Llegaste a mí inesperadamente, como
suelen hacerlo las canas, los kilos y los años.
Mantuve una pequeña discusión frente a
las taquillas del cine con una vieja y querida amiga, luchando (cosa rara en mí
por hacer prevalecer mi opinión. Días atrás había leído comentarios y buenas
críticas acerca de un film norteamericano de cine negro. Siempre me entusiasmó
dicho género, aunque he de reconocer que me sentía identificada más con el
gángster de turno que con el policía o el héroe salvador de la guapa chica.
Toda aquella argumentación no terminaba de convencer a mi acompañante. Al final
opté por la vía fácil, ambas quedamos bastante sorprendidas con la actuación de
un actor poco conocido (por aquel tiempo) Kevin Spacey al que vinos en el
thriller “Sospechosos Habituales”.
Entramos a la sala. Anuncios y
recomendaciones para estrenos venideros.
Dio comienzo la película. La música de
los 50 me fue cautivando, la voz en off del pequeño De Vito sonaba en mi cabeza
como un murmullo. De repente la luminosidad de las imágenes californianas se
fue apagando, se hizo una oscuridad casi absoluta, pero esta tardaría poco en
desaparecer cuando aquel plano enfocó aquellos maravillosos ojos azules,
aquella recia mano sujetando con firmeza la radio del coche patrulla.

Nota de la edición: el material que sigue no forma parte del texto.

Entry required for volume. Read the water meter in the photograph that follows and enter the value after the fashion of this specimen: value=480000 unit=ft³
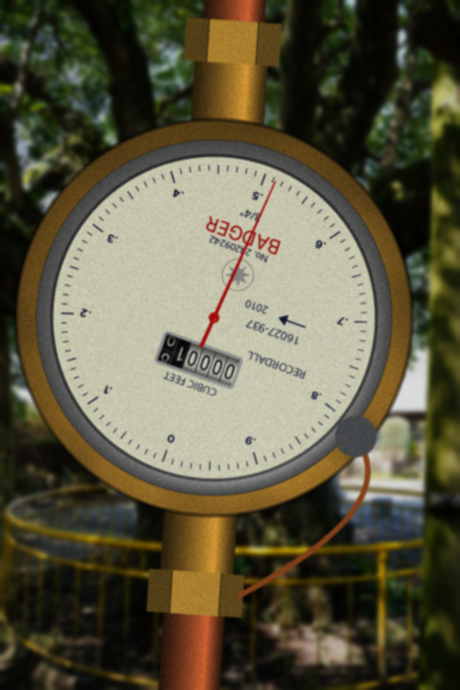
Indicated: value=18.51 unit=ft³
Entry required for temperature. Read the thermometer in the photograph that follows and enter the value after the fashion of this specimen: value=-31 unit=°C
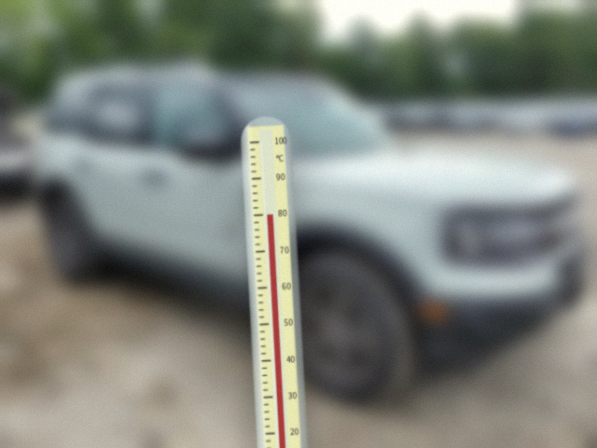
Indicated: value=80 unit=°C
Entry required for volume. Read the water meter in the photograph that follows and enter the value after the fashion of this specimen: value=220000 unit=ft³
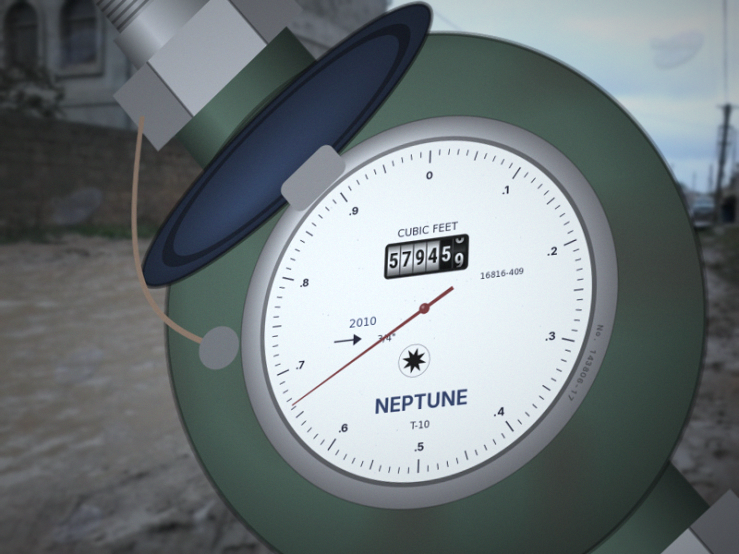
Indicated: value=579458.66 unit=ft³
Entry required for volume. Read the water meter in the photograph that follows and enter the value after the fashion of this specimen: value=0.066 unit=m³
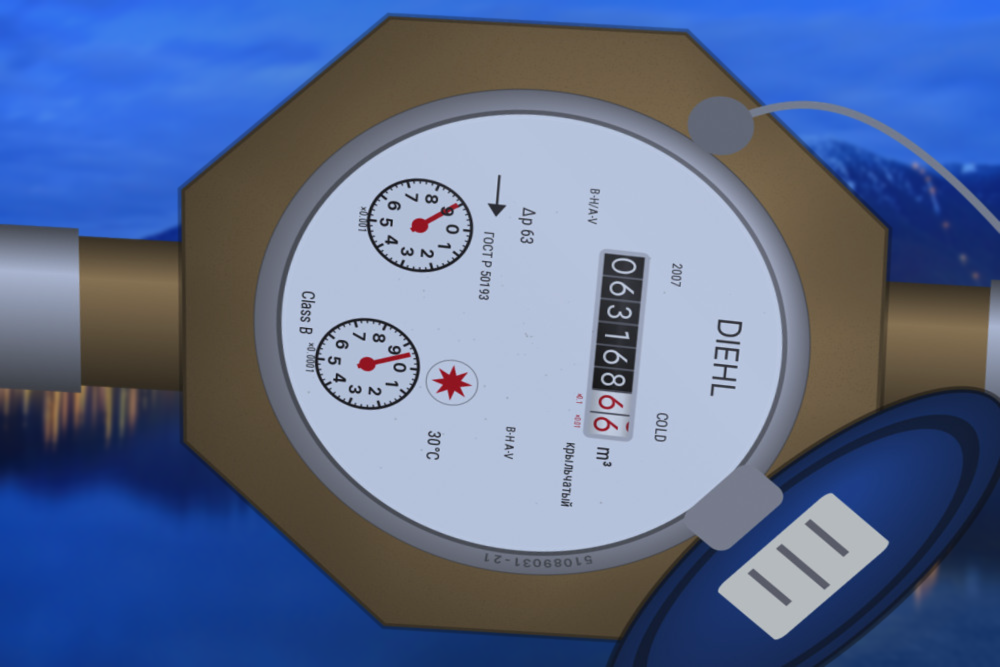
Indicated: value=63168.6589 unit=m³
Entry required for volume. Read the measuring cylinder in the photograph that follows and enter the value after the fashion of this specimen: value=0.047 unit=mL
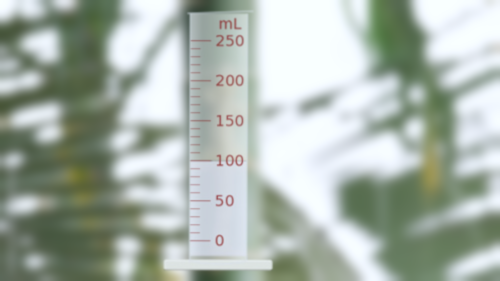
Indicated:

Hoy, más de ocho años después, aún se
me eriza el vello al recordarlo.
Me moví inquieta en el asiento, la
presencia de aquel actor desconocido me perturbó sobremanera. Sin apartar la
vista un instante de la pantalla, susurré al oído de mi amiga: ¿quién es ese
tío?
Obtuve por respuesta un simple gesto
de negación.
Estuve en tensión durante todo el
tiempo. Mis músculos sólo se concedían un momento de descanso cuando aquella
presencia, mezcla de brutalidad animal y debilidad infantil desaparecía de la
pantalla.
El elenco de actores se hacían en
invisible para mis ojos que eran eclipsados por Bud White. Éste los devoraba
con cada uno de sus minimalistas gestos, los fulminaba con aquel inacabable
muestrario de miradas más propias de un actor de cine mudo, los arrollaba fuera
de pantalla con sus movimientos simiescos. Tardé unos años (al adquirir el vhs
y posteriormente el dvd) en apreciar las magistrales actuaciones de esa
afinadísima orquesta sinfónica que compone la genial y para mi modesto gusto
Mejor Película de Género Negro de mediados del siglo XX.

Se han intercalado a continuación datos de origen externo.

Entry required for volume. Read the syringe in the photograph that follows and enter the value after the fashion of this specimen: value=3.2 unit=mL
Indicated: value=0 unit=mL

Cuando el auto conducido por la
ex-prostituta se pone en marcha dejando atrás una perra vida, Bud White, herido
y dolorido, saluda con la mano ilesa al “vencedor”. Para Exley fue un adiós,
para esta servidora un ¡Hola! de bienvenida a un icono del cine que espero me
haga disfrutar durante muchos, muchos, muchos años de este mágico Séptimo Arte.